Перед лавками мясников, понурив головы, бродят собаки, которые еще ночью почуяли запах свежего мяса и беспокойно мечутся вокруг мясных лавок. Будто заняты какой-то работой, как сторожа Белой тюрьмы, которые день и ночь ходят взад и вперед по стенам. Ни одна из собак не осмеливается подойти близко к мясным лавкам. Собаки стары, как стара в Борисе канцелярия. Они на своих боках испытали, что если подойдут к мясным лавкам, то мясник Петрус может ударить их по голове десятифунтовой гирей, Иван с большим носом бросит в них большой нож, а Данга Бурун Асри так ударит своей длинной ногой, что собака три раза перекувыркнется в воздухе и больше никогда не встанет.

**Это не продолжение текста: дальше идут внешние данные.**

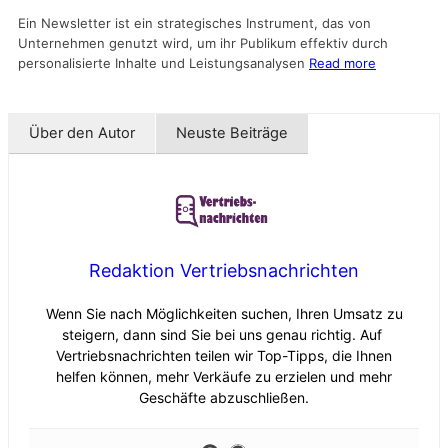
Ein Newsletter ist ein strategisches Instrument, das von
Unternehmen genutzt wird, um ihr Publikum effektiv durch
personalisierte Inhalte und Leistungsanalysen
Read more
Über den Autor
Neuste Beiträge
Redaktion Vertriebsnachrichten
Wenn Sie nach Möglichkeiten suchen, Ihren Umsatz zu
steigern, dann sind Sie bei uns genau richtig. Auf
Vertriebsnachrichten teilen wir Top-Tipps, die Ihnen
helfen können, mehr Verkäufe zu erzielen und mehr
Geschäfte abzuschließen.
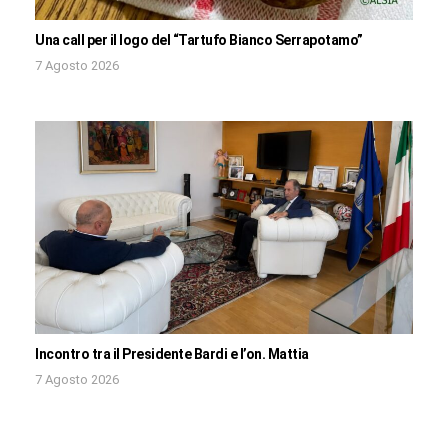
Una call per il logo del “Tartufo Bianco Serrapotamo”
7 Agosto 2026
Incontro tra il Presidente Bardi e l’on. Mattia
7 Agosto 2026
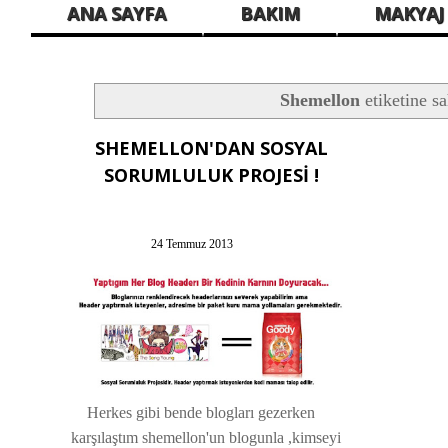
ANA SAYFA
BAKIM
MAKYAJ
Shemellon
etiketine sa
SHEMELLON'DAN SOSYAL
SORUMLULUK PROJESİ !
24 Temmuz 2013
Herkes gibi bende blogları gezerken
karşılaştım shemellon'un blogunla ,kimseyi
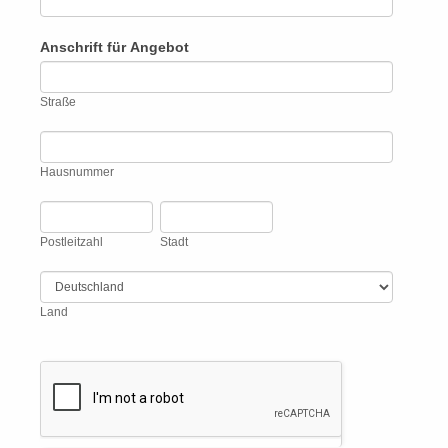
Anschrift für Angebot
Straße
Straße
Hausnummer
Hausnummer
Postleitzahl
Stadt
Postleitzahl
Stadt
Land
Land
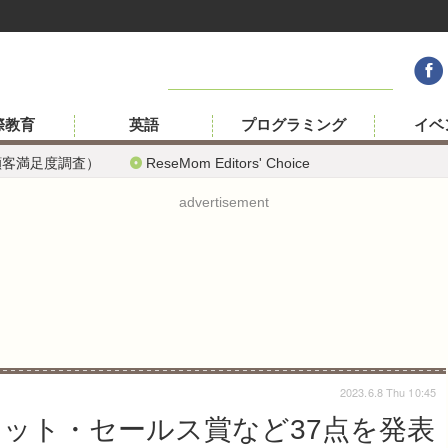
際教育
英語
プログラミング
イベ
顧客満足度調査）
ReseMom Editors' Choice
advertisement
2023.6.8 Thu 10:45
ヒット・セールス賞など37点を発表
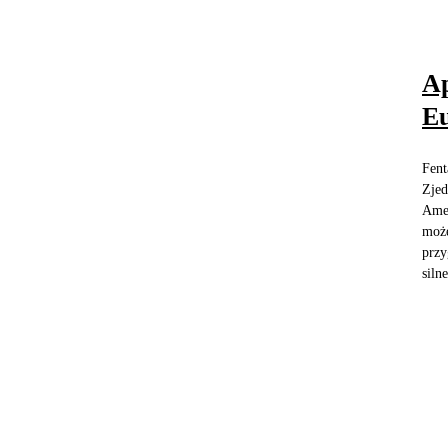
Ap
E
Fent
Zjed
Amer
może
przy
siln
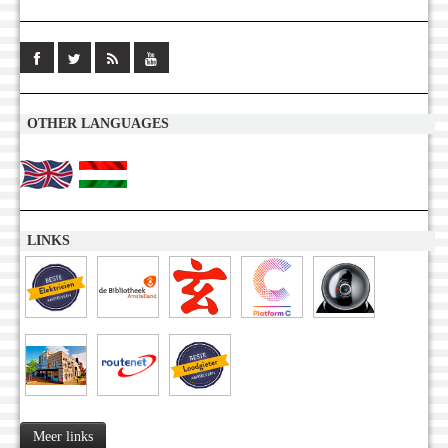
OTHER LANGUAGES
LINKS
Meer links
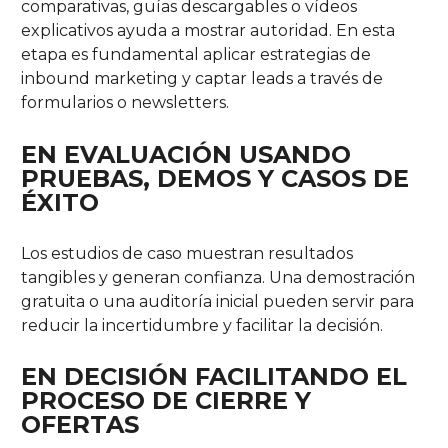
comparativas, guías descargables o vídeos
explicativos ayuda a mostrar autoridad. En esta
etapa es fundamental aplicar estrategias de
inbound marketing y captar leads a través de
formularios o newsletters.
EN EVALUACIÓN USANDO
PRUEBAS, DEMOS Y CASOS DE
ÉXITO
Los estudios de caso muestran resultados
tangibles y generan confianza. Una demostración
gratuita o una auditoría inicial pueden servir para
reducir la incertidumbre y facilitar la decisión.
EN DECISIÓN FACILITANDO EL
PROCESO DE CIERRE Y
OFERTAS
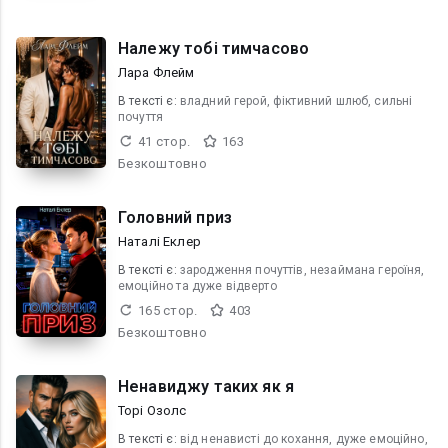
Належу тобі тимчасово
Лара Флейм
В текcті є:
владний герой, фіктивний шлюб, сильні
почуття
41 стор.
163
Безкоштовно
Головний приз
Наталі Еклер
В текcті є:
зародження почуттів, незаймана героїня,
емоційно та дуже відверто
165 стор.
403
Безкоштовно
Ненавиджу таких як я
Торі Озолс
В текcті є:
від ненависті до кохання, дуже емоційно,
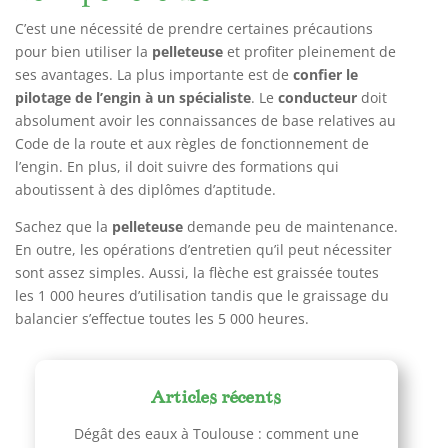
C’est une nécessité de prendre certaines précautions
pour bien utiliser la
pelleteuse
et profiter pleinement de
ses avantages. La plus importante est de
confier le
pilotage de l’engin à un spécialiste
. Le
conducteur
doit
absolument avoir les connaissances de base relatives au
Code de la route et aux règles de fonctionnement de
l’engin. En plus, il doit suivre des formations qui
aboutissent à des diplômes d’aptitude.
Sachez que la
pelleteuse
demande peu de maintenance.
En outre, les opérations d’entretien qu’il peut nécessiter
sont assez simples. Aussi, la flèche est graissée toutes
les 1 000 heures d’utilisation tandis que le graissage du
balancier s’effectue toutes les 5 000 heures.
Articles récents
Dégât des eaux à Toulouse : comment une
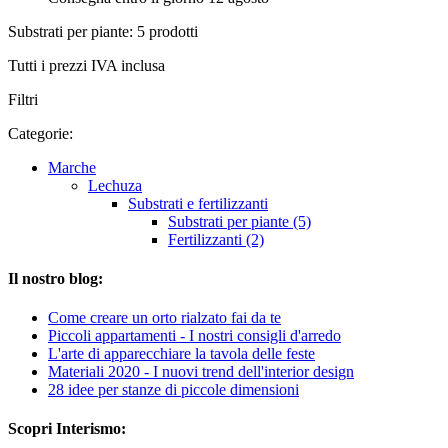
Substrati per piante: 5 prodotti
Tutti i prezzi IVA inclusa
Filtri
Categorie:
Marche
Lechuza
Substrati e fertilizzanti
Substrati per piante (5)
Fertilizzanti (2)
Il nostro blog:
Come creare un orto rialzato fai da te
Piccoli appartamenti - I nostri consigli d'arredo
L'arte di apparecchiare la tavola delle feste
Materiali 2020 - I nuovi trend dell'interior design
28 idee per stanze di piccole dimensioni
Scopri Interismo:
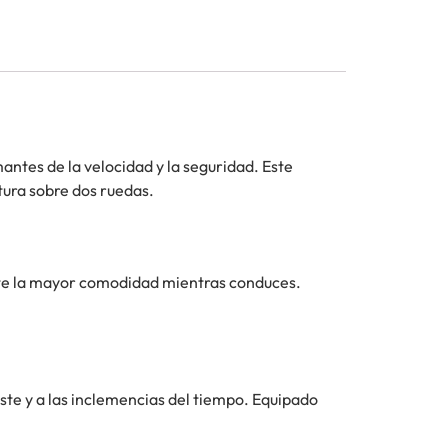
antes de la velocidad y la seguridad. Este
tura sobre dos ruedas.
rte la mayor comodidad mientras conduces.
ste y a las inclemencias del tiempo. Equipado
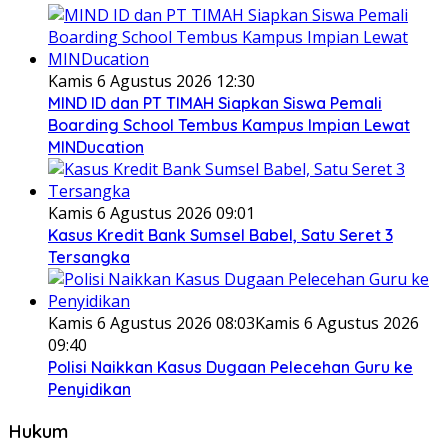
Kamis 6 Agustus 2026 12:30
MIND ID dan PT TIMAH Siapkan Siswa Pemali
Boarding School Tembus Kampus Impian Lewat
MINDucation
Kamis 6 Agustus 2026 09:01
Kasus Kredit Bank Sumsel Babel, Satu Seret 3
Tersangka
Kamis 6 Agustus 2026 08:03
Kamis 6 Agustus 2026
09:40
Polisi Naikkan Kasus Dugaan Pelecehan Guru ke
Penyidikan
Hukum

Собаки это хорошо знают и потому близко не подходят, а с голоду лижут свои ноги или, разевая рот, ловят мух, тех пухлых мух, которые даже из канцелярии по утрам слетаются к мясным лавкам… Только две собаки вдали, как провожатые, следуют за харчевником Теваторосом, который несет голову быка. Солнце постепенно поднимается, и уже появляются первые покупатели мяса. «Петрус-ами, отрежь мне хороший кусок для кололака[83]
», — говорит бакалейщик Аяз. Вот пришел Пошти Антон, после которого поодиночке появляются мелкие чиновники. Одна за другой открываются лавки на рынке. В густом утреннем воздухе слышатся резкие и неприятные звуки металла. Это растворили дверь и примкнули к стене, там с шумом отомкнули железный запор (и все знают, что отпирает лавку мелочной торговец Бахши). В другом месте зазвенела жесть вывески. Вот, наконец, открылись и двери лавок пассажа, но не в сторону, а вверх, потому что они хитро устроены и хитро звенят.Уже купила мяса, хлеба и зелени служанка русского священника — горничная Маруся; о ней и о русском священнике распространял предосудительные слухи дьячок Парсег, верный помощник Тер-зибазу-ма, ревностно верующий и ненавидящий русских. Уже купили мяса, хлеба и зелени жена стражника Василия Маруся, Пачисти Аванес, писарь консистории, слуга Вагаршак-бея, фаэтонщик Ибиш; чакмачи Вескан взял полтуши овцы, потому что вечером у них обручение. Вот учитель армянской школы господин Аршак тоже купил два фунта мяса и, держа за кость, несет домой. За ним идет старая собака; она знает всех покупателей мясника Петруса, среди которых господин Аршак самый добрый.
Уже учитель армянской школы Аршак купил мяса, как перед лавкой мясника показался, тяжело шагая, сам Нерсес-бей, не тот Нерсес-бей, который называется Хурда, или Карчик, Нерсес-бей и служит в суде, и не Нерсес-бей, называемый Пристави, а Хает Нерсес-бей — столп уездного правления.
— Петрос! — зовет Нерсес-бей и с полминуты ничего не может сказать.